I honestly hope that theatregoers take L-Indemonjati with a pinch of salt. I am tongue-in-cheek, sometimes in-your-face too. I do not shy away from expletives and irreverences: all in good fun. All ‘in character’. There might be some diehards who could take exception to certain political innuendo. I am entitled to my own political take, after all: my worldview as a playwright cannot not inform my creative juices – love me or hate me. Ultimately, I’m out to entertain. Definitely not to offend. Strong elements of ridicule and grotesqueness typify my treatment of the characterisation of the dramatis personae who can be easily identified as their corresponding real-life public figures. I hope all concerned don’t read the sheer theatricality of my portrayals as an attempt to ridicule or insult the ‘real’ personae. I believe that the bunch of politicians who have held a nation on tenterhooks for more than a year shouldn’t take exception to some ‘naughty’ exposure of their antics in the form of a well-crafted piece of theatre.

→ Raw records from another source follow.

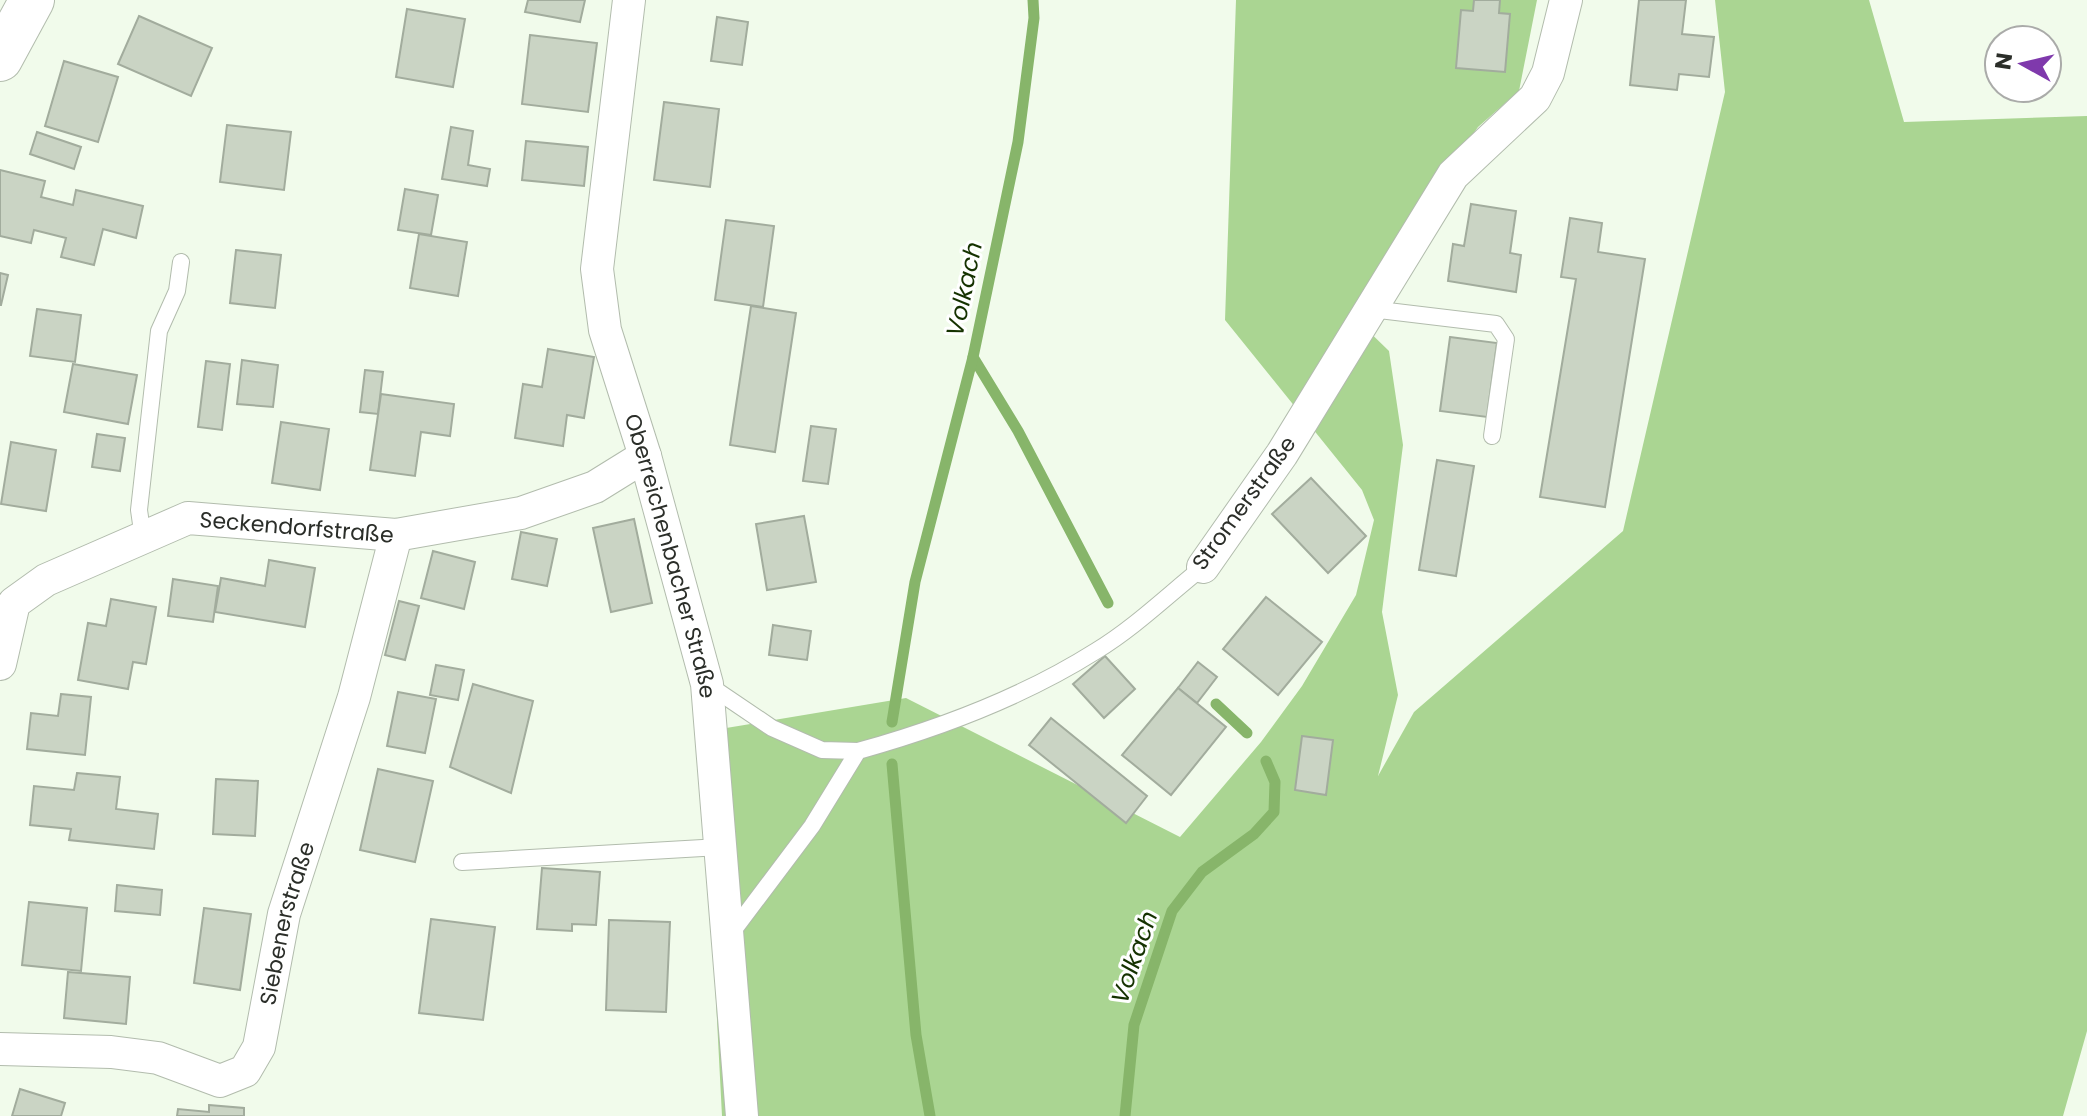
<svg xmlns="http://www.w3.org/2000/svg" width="2087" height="1116" viewBox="0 0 2087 1116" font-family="Poppins,sans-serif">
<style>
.green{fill:#aad592}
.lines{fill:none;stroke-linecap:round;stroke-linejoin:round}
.stream{stroke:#87b56a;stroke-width:11}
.building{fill:#cad4c4;stroke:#a2ac9d;stroke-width:2}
.lane-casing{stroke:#b2bcad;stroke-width:18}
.street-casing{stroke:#b2bcad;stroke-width:34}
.secondary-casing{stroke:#b2bcad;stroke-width:46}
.lane{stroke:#fff;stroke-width:16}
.street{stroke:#fff;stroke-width:32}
.secondary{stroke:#fff;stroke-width:44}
.labels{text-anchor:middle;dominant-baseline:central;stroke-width:6;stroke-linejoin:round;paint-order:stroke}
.street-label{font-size:22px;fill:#2b2e29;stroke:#fff}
.water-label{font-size:24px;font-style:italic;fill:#153200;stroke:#fff}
</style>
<rect width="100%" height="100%" fill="#f1fbeb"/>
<path class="green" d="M1236,0H1537L1519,91L1478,127L1446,172L1356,319L1389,351L1403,445L1382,612L1398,695L1378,776L1414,712L1623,531L1725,92L1715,0H1869L1904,122L2087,116V1031L2063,1116H722L702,732L906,698L1180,837L1261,742L1302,686L1356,595L1374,520L1362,490L1225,320Z"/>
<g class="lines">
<g class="stream">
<path d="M1033,0L1034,18L1018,142L973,357L1018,431L1108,603"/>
<path d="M1216,704L1247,733"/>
<path d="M892,722L915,582L973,357"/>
<path d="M892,764L916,1035L930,1116"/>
<path d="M1125,1116L1134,1025L1172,911L1202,872L1254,834L1274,812L1275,782L1266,761"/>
</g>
</g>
<g class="building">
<path d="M528,0H585L580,22L525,12Z"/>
<path d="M1474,0H1500L1499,13L1510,14L1505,72L1456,68L1461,10L1473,11Z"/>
<path d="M1639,0H1686L1682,34L1714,37L1709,77L1679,74L1677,90L1630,85Z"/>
<path d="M407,9L465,19L453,87L396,77Z"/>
<path d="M139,16L212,48L191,96L118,64Z"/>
<path d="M717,17L748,22L742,65L711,61Z"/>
<path d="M530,35L597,43L588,112L522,104Z"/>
<path d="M64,61L118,77L98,142L45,126Z"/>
<path d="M664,102L719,109L710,187L654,180Z"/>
<path d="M227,125L291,132L284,190L220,182Z"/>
<path d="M451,127L473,131L468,165L490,169L487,186L442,179Z"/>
<path d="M37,132L81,147L74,169L30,154Z"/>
<path d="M526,141L588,147L584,186L522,180Z"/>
<path d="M0,170L45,181L41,197L73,205L76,190L143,206L136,238L103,229L94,265L61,257L66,238L34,230L31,243L0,236Z"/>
<path d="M405,189L438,195L431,235L398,230Z"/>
<path d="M1471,204L1516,211L1510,253L1521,255L1516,292L1448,281L1453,244L1464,246Z"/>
<path d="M1570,218L1602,223L1598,252L1645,259L1605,507L1540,497L1576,279L1561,277Z"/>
<path d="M726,220L774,226L763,307L715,300Z"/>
<path d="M419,234L467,242L458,296L410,288Z"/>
<path d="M236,250L281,255L275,308L230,303Z"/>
<path d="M0,273L8,275L1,305H0Z"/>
<path d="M751,306L796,313L775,452L730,445Z"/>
<path d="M37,309L81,315L75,362L30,356Z"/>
<path d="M1450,337L1497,343L1487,417L1440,411Z"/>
<path d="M548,349L594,357L584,418L567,415L563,446L515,438L523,384L542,387Z"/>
<path d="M242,360L278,365L273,407L237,404Z"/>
<path d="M206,361L230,364L222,430L198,427Z"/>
<path d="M73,364L137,375L128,424L64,412Z"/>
<path d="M365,370L383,372L378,414L360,412Z"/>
<path d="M381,394L454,404L450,436L421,432L415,476L370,470Z"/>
<path d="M281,422L329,429L320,490L272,483Z"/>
<path d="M811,426L836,429L828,484L803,481Z"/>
<path d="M97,434L125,438L120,471L92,467Z"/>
<path d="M11,442L56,450L46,511L1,504Z"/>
<path d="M1437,460L1474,466L1456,576L1419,570Z"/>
<path d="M1311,478L1366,536L1328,573L1272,514Z"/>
<path d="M804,516L816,582L767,590L756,524Z"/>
<path d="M634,519L652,603L611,612L593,528Z"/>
<path d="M521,532L557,539L547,586L512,579Z"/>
<path d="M433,551L475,562L464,609L421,598Z"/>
<path d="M269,560L315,568L305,627L215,612L221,578L265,586Z"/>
<path d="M173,579L218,586L213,622L168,616Z"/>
<path d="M1266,597L1322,642L1278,695L1223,649Z"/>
<path d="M111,599L156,607L146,664L133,662L128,689L78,680L88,623L106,626Z"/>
<path d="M399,601L419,606L405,660L385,655Z"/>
<path d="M773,625L811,631L807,660L769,655Z"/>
<path d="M1105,656L1135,689L1104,718L1073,684Z"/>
<path d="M1198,662L1217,677L1197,703L1178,688Z"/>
<path d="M436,665L464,670L458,700L430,695Z"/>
<path d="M473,684L533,701L511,793L450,767Z"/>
<path d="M1178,688L1226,727L1171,795L1122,755Z"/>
<path d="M398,692L436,699L425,753L387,746Z"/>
<path d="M61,694L91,697L85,755L27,749L31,713L58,716Z"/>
<path d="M1051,718L1147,796L1126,823L1029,745Z"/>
<path d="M1302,736L1333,740L1326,795L1295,790Z"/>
<path d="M378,769L433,781L415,862L360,850Z"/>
<path d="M77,773L120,777L116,809L158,814L154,849L69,840L71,829L30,825L34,786L74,790Z"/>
<path d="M216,779L258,781L255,836L213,834Z"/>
<path d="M542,868L600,872L596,925L572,924V931L537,929Z"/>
<path d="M117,885L162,890L160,915L115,911Z"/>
<path d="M29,902L87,908L81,971L22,965Z"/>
<path d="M204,908L251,914L240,990L194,983Z"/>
<path d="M431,919L495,927L483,1020L419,1013Z"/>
<path d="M609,920L670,922L666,1012L606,1010Z"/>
<path d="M68,972L130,977L126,1024L64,1018Z"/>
<path d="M20,1089L65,1103L61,1116H12Z"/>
<path d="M209,1105L244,1108V1116H177L178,1109L209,1112Z"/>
</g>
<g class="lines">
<g class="lane-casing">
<g id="lane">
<path d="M1371,309L1496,324L1506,339L1492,436"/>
<path d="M143,538L139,510L159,331L177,291L181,262"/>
<path d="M707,684L772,728L822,750L858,751"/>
<path d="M462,862L720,847"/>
<path d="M730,935L812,826L858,751C941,728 1023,697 1096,651C1134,628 1168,595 1203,567"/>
</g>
</g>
<g class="street-casing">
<g id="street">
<path id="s1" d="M629,0L597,269L605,330L645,456L707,684L742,1116"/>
<path d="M1203,567L1282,454L1453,175L1535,98L1548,73L1566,0"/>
<path id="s2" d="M0,664L14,603L46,580L188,518L396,535L521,513L595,487L645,456"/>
<path id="s3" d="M0,1049L111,1052L158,1058L220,1081L245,1071L259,1047L284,914L354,697L396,535"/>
</g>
</g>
<g class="secondary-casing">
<path id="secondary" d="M0,59L32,0"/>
</g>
<use href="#lane" class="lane"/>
<use href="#street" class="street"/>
<use href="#secondary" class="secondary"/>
</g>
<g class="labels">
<g class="street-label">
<text transform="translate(1244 503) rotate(-54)">Stromerstraße</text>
<text stroke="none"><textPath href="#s2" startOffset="366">Seckendorfstraße</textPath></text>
<text stroke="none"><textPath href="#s1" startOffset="568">Oberreichenbacher Straße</textPath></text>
<text stroke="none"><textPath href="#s3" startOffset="406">Siebenerstraße</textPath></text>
</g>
<g class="water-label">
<text transform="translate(964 289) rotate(-78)">Volkach</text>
<text transform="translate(1134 957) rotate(-71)">Volkach</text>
</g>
</g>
<g transform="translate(2023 64) rotate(278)"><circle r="38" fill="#ffffff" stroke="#aaaba9" stroke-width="2"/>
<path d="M0-6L14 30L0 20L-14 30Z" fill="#7f39ac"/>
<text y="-12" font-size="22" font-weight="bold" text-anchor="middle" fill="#2b2e29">N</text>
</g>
</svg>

Or should they…?

 

L-Indemonjati – u Maltin Ohra is being staged by Fundazzjoni Avventura at Teatru Manoel under the banner L-Istagun tat-Teatru Malti. It is one of a news series of works in Maltese, about the Maltese and aimed at dismantling sanctimonious prejudices and pulling obstinate legs. The play will be staged on 22, 23 and 24 February. Booking is open on www.teatrumanoel.com

 

Albert Marshall in his own words...

“I studied at the University of Malta and later at Victoria University in Melbourne. I have a Drama Teacher’s Diploma from the London Academy of Music & Dramatic Art (LAMDA). I’ve been doing theatre and television for more than 45 years now. I started way back in the mid-1960s during my University days in Malta. It was a daring beginning: heady days, when experimentation was the rule of the game. For me and my colleagues, theatre and literature were the ideal vehicles to fight the establishment, launch new forms of theatrical and literary expression… It wasn’t easy. But it paid off. I’ve moved around quite a bit: London, Melbourne, Sydney, Luxembourg… I have worked for ABC TV & Radio (Australia), Special Broadcasting Service TV & Radio (Australia), Grundy Productions (TV) (Australia), the Sydney Opera House, the Grant Street Theatre (Victoria College of the Arts, Melbourne), La Mamma Theatre (Melbourne), Dallas Brooks Hall (Melbourne), and the Cockpit Theatre (London).

For my sins, I was Chief Executive at PBS during the late 90s. I’m now firmly settled in Malta spending most of my time writing for the theatre and working on two literary projects that are due for publication by the end of the year. When I’m not rehearsing, I spend most of my time tutoring drama students for their Trinity and LAMDA examinations.

I cherish the time I spent writing, producing and directing musical theatre for the Maltese-Australian community of Melbourne – a great moment in my career: formative, innovative and fun… great fun. I also remember with great nostalgia my teaching and directing stint at the Victoria College of the Arts in Melbourne. Some of my students at VCA have today become established theatre and screen actors. Another highlight in my career in the theatre was when I was entrusted with the job of Principal of the Manoel Theatre Academy of Dramatic Art. It was highly satisfying cultivating new and promising talent and pave a way for new faces to start a career as stage and TV actors. I also include my work for Atturi Theatre Group during the ’70s as a highlight in my career. Atturi had introduced a repertoire model in Malta – a play a month staged at the Phoenicia Playhouse. Those were the days!”